_TASK BRIEF_. How many lines of the entries below include the word "interest"? Answer with the number alone.
───── RECORDS TO USE ─────
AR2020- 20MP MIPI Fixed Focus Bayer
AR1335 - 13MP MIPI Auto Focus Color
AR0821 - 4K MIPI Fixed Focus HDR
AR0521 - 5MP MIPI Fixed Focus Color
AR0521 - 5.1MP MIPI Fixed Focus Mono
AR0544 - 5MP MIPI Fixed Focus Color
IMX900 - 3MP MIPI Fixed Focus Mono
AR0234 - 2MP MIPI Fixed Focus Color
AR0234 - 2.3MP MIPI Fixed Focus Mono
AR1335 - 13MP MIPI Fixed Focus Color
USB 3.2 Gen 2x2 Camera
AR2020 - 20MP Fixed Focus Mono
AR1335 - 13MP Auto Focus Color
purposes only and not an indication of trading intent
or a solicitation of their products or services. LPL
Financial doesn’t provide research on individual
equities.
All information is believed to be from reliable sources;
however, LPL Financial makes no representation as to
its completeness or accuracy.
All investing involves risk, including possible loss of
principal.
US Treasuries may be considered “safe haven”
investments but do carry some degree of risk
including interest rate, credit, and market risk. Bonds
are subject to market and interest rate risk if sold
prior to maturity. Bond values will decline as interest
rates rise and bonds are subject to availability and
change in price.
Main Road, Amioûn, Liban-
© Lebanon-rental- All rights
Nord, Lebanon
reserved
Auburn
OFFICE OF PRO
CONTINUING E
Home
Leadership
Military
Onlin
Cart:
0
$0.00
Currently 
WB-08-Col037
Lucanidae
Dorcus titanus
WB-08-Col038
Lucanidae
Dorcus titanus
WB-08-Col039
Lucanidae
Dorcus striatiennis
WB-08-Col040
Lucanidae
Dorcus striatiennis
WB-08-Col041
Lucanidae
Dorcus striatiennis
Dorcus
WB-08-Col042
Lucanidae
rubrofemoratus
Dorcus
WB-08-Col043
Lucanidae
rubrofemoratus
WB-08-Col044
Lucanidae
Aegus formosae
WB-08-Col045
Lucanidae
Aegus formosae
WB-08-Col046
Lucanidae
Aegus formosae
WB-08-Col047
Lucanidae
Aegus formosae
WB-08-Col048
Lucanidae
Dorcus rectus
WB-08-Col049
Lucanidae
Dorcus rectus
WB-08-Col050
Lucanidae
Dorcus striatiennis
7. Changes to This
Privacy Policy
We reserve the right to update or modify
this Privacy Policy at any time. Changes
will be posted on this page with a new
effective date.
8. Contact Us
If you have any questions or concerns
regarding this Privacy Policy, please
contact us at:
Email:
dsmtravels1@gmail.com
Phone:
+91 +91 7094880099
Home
─────
_RESULT OF THIS TASK_. 3